ISAs become binding when adopted by a Member State or through EU regulation. EU Regulation 537/2014 requires PIE audits to follow adopted ISAs. For non-PIE statutory audits, the Audit Directive (2006/43/EC, as amended) permits Member States to adopt ISAs, and most have done so. The legal force comes from the national adoption instrument, not from the IAASB directly.
What happens if I cannot comply with a specific ISA requirement?

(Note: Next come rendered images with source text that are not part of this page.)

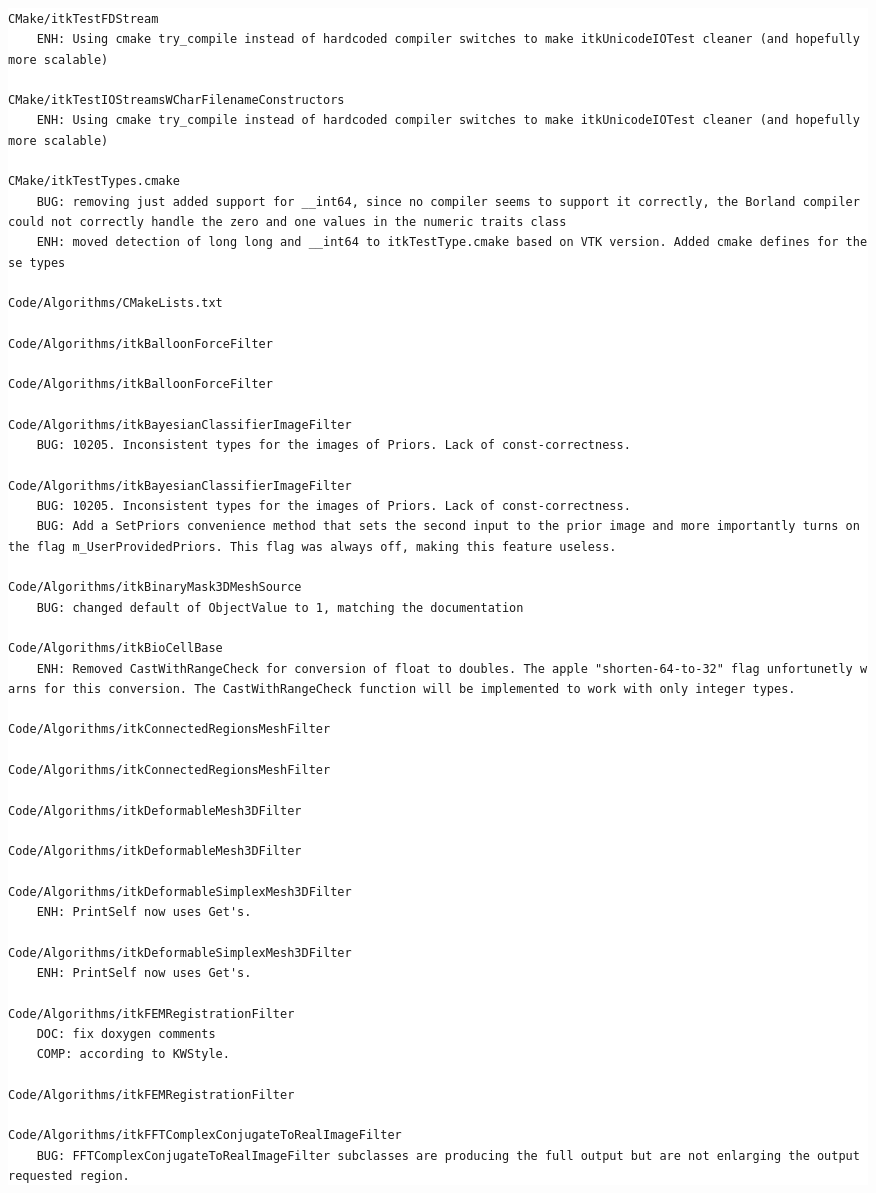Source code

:     CMake/itkTestFDStream
        ENH: Using cmake try_compile instead of hardcoded compiler switches to make itkUnicodeIOTest cleaner (and hopefully more scalable)

    CMake/itkTestIOStreamsWCharFilenameConstructors
        ENH: Using cmake try_compile instead of hardcoded compiler switches to make itkUnicodeIOTest cleaner (and hopefully more scalable)

    CMake/itkTestTypes.cmake
        BUG: removing just added support for __int64, since no compiler seems to support it correctly, the Borland compiler could not correctly handle the zero and one values in the numeric traits class
        ENH: moved detection of long long and __int64 to itkTestType.cmake based on VTK version. Added cmake defines for these types

    Code/Algorithms/CMakeLists.txt

    Code/Algorithms/itkBalloonForceFilter

    Code/Algorithms/itkBalloonForceFilter

    Code/Algorithms/itkBayesianClassifierImageFilter
        BUG: 10205. Inconsistent types for the images of Priors. Lack of const-correctness.

    Code/Algorithms/itkBayesianClassifierImageFilter
        BUG: 10205. Inconsistent types for the images of Priors. Lack of const-correctness.
        BUG: Add a SetPriors convenience method that sets the second input to the prior image and more importantly turns on the flag m_UserProvidedPriors. This flag was always off, making this feature useless.

    Code/Algorithms/itkBinaryMask3DMeshSource
        BUG: changed default of ObjectValue to 1, matching the documentation

    Code/Algorithms/itkBioCellBase
        ENH: Removed CastWithRangeCheck for conversion of float to doubles. The apple "shorten-64-to-32" flag unfortunetly warns for this conversion. The CastWithRangeCheck function will be implemented to work with only integer types.

    Code/Algorithms/itkConnectedRegionsMeshFilter

    Code/Algorithms/itkConnectedRegionsMeshFilter

    Code/Algorithms/itkDeformableMesh3DFilter

    Code/Algorithms/itkDeformableMesh3DFilter

    Code/Algorithms/itkDeformableSimplexMesh3DFilter
        ENH: PrintSelf now uses Get's.

    Code/Algorithms/itkDeformableSimplexMesh3DFilter
        ENH: PrintSelf now uses Get's.

    Code/Algorithms/itkFEMRegistrationFilter
        DOC: fix doxygen comments
        COMP: according to KWStyle.

    Code/Algorithms/itkFEMRegistrationFilter

    Code/Algorithms/itkFFTComplexConjugateToRealImageFilter
        BUG: FFTComplexConjugateToRealImageFilter subclasses are producing the full output but are not enlarging the output requested region.
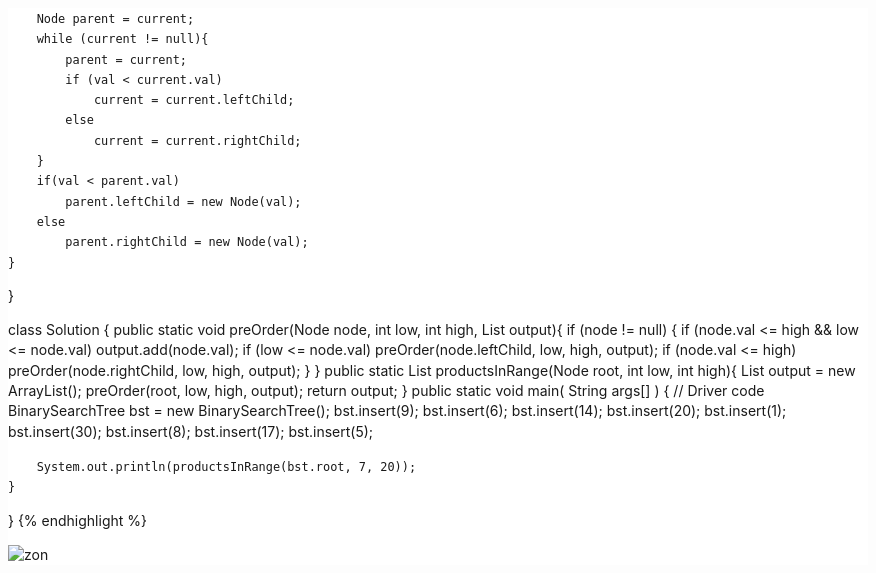         Node parent = current;
        while (current != null){
            parent = current;
            if (val < current.val)
                current = current.leftChild;
            else
                current = current.rightChild;
        }
        if(val < parent.val)
            parent.leftChild = new Node(val);
        else
            parent.rightChild = new Node(val);
    }
}

class Solution {
    public static void preOrder(Node node, int low, int high, List<Integer> output){
        if (node != null) {
            if (node.val <= high && low <= node.val)
                output.add(node.val);
            if (low <= node.val)
                preOrder(node.leftChild, low, high, output);
            if (node.val <= high)
                preOrder(node.rightChild, low, high, output);
        }
    }
    public static List<Integer> productsInRange(Node root, int low, int high){
        List<Integer> output = new ArrayList<Integer>();
        preOrder(root, low, high, output);
        return output;
    }
    public static void main( String args[] ) {
        // Driver code
        BinarySearchTree bst = new BinarySearchTree();
        bst.insert(9);
        bst.insert(6);
        bst.insert(14);
        bst.insert(20);
        bst.insert(1);
        bst.insert(30);
        bst.insert(8);
        bst.insert(17);
        bst.insert(5);

        System.out.println(productsInRange(bst.root, 7, 20));
    }
}
{% endhighlight %}

![zon](https://raw.githubusercontent.com/TestJavaDev/java-resources/master/resources/zon/zon31.png)

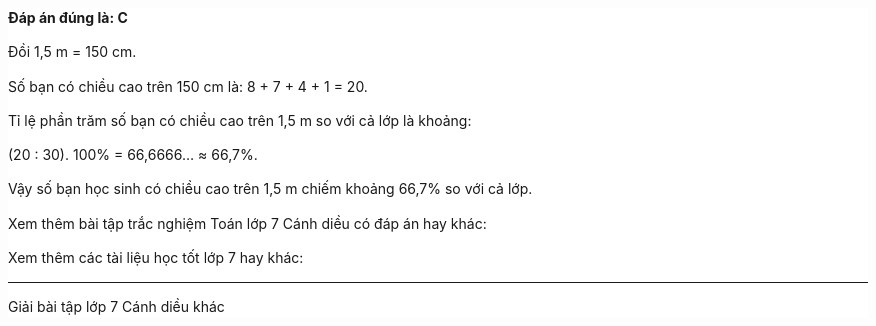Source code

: **Đáp án đúng là: C**

Đồi 1,5 m = 150 cm.

Số bạn có chiều cao trên 150 cm là: 8 + 7 + 4 + 1 = 20.

Tỉ lệ phần trăm số bạn có chiều cao trên 1,5 m so với cả lớp là khoảng:

(20 : 30). 100% = 66,6666… ≈ 66,7%.

Vậy số bạn học sinh có chiều cao trên 1,5 m chiếm khoảng 66,7% so với cả lớp.

Xem thêm bài tập trắc nghiệm Toán lớp 7 Cánh diều có đáp án hay khác:

Xem thêm các tài liệu học tốt lớp 7 hay khác:

* * *

Giải bài tập lớp 7 Cánh diều khác
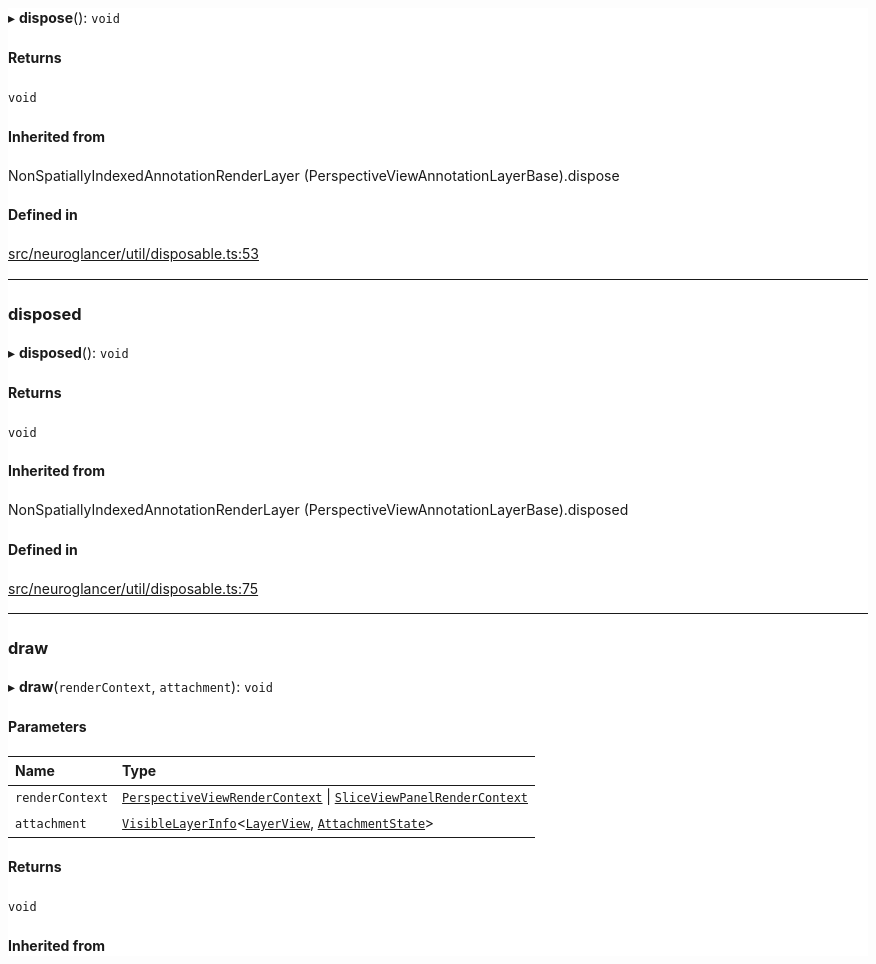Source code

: ▸ **dispose**(): `void`

#### Returns

`void`

#### Inherited from

NonSpatiallyIndexedAnnotationRenderLayer
(PerspectiveViewAnnotationLayerBase).dispose

#### Defined in

[src/neuroglancer/util/disposable.ts:53](https://github.com/ActiveBrainAtlas2/neuroglancer/blob/1beb5d34/src/neuroglancer/util/disposable.ts#L53)

___

### disposed

▸ **disposed**(): `void`

#### Returns

`void`

#### Inherited from

NonSpatiallyIndexedAnnotationRenderLayer
(PerspectiveViewAnnotationLayerBase).disposed

#### Defined in

[src/neuroglancer/util/disposable.ts:75](https://github.com/ActiveBrainAtlas2/neuroglancer/blob/1beb5d34/src/neuroglancer/util/disposable.ts#L75)

___

### draw

▸ **draw**(`renderContext`, `attachment`): `void`

#### Parameters

| Name | Type |
| :------ | :------ |
| `renderContext` | [`PerspectiveViewRenderContext`](../interfaces/perspective_view_render_layer.PerspectiveViewRenderContext.md) \| [`SliceViewPanelRenderContext`](../interfaces/sliceview_renderlayer.SliceViewPanelRenderContext.md) |
| `attachment` | [`VisibleLayerInfo`](annotation_renderlayer._internal_.VisibleLayerInfo.md)<[`LayerView`](../interfaces/annotation_renderlayer._internal_.LayerView.md), [`AttachmentState`](../interfaces/annotation_renderlayer._internal_.AttachmentState.md)\> |

#### Returns

`void`

#### Inherited from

ISA 200.24 permits departure only when a requirement is conditional and the condition does not apply to the engagement. For unconditional "shall" requirements, departure is not permitted. If compliance is impossible in rare circumstances, ISA 200.23 requires the auditor to perform alternative procedures to achieve the objective of that requirement and document the reasons for the departure.
Do ISAs apply to review engagements or agreed-upon procedures?
No. ISAs apply only to audits of historical financial information. Review engagements fall under ISRE 2400, and agreed-upon procedures fall under ISRS 4400 (Revised). Both are issued by the IAASB but form separate standard series with different objectives and assurance levels.